I have a strong personal and professional commitment to working out a fairer deal for migrant workers in the Asia-Pacific region. My goal is to understand, rectify and mitigate the technical and political obstacles that migrant workers who have taken up low paid employment across international borders face.
My interest in migration systems and the impact they have on the labour migration experience was kindled in 2007 when volunteering for a Hong Kong non-government organization whose biggest client group was Indonesian domestic workers. These migrants faced problems with employers, recruitment agencies, financiers and government departments, including their own consulate. This experience became the basis for my Honours thesis on public-private partnerships between the Indonesian consulate and local recruitment agencies for which I was awarded a University Medal. The resulting publication can be found here.

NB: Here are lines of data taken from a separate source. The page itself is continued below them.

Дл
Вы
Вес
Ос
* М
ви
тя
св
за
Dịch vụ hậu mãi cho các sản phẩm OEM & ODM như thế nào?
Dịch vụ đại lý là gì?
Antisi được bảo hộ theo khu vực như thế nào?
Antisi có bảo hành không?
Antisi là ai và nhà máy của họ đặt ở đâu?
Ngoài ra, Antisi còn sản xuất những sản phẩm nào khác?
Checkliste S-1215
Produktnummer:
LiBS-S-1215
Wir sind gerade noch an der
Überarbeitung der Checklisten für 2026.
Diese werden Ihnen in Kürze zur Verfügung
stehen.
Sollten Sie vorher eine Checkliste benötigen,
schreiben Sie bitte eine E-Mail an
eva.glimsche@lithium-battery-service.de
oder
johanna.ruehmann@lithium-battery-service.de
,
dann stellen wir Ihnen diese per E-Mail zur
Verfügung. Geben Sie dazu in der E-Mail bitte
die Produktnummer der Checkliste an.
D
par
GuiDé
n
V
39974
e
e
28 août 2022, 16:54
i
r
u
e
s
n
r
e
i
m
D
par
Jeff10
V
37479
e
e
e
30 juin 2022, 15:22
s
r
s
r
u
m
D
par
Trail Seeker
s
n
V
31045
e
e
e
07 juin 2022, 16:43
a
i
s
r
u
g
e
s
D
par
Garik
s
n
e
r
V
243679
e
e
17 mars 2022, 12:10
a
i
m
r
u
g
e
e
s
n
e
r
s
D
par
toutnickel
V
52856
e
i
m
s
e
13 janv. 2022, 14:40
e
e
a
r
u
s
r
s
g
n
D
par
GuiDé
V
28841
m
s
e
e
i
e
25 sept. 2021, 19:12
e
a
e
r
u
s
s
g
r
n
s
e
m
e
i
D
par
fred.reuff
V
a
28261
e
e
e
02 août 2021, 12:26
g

I became fascinated with the impact that Indonesia’s labour export programme had on citizens after they crossed international borders. I became motivated to research and write a PhD thesis on the role played by Indonesian government officials in the design and implementation of the programme. The thesis can be found here. After submitting, I returned to Hong Kong to manage service provision to migrant workers through paralegal, shelter and education projects at the Christian Action – Domestic Helpers and Migrant Workers Programme. Since then I have worked on research projects for the International Organization for Migration about Indonesia’s criminal justice response to human trafficking and have accepted a research and teaching position at Bina Nusantara University’s Department of International Relations.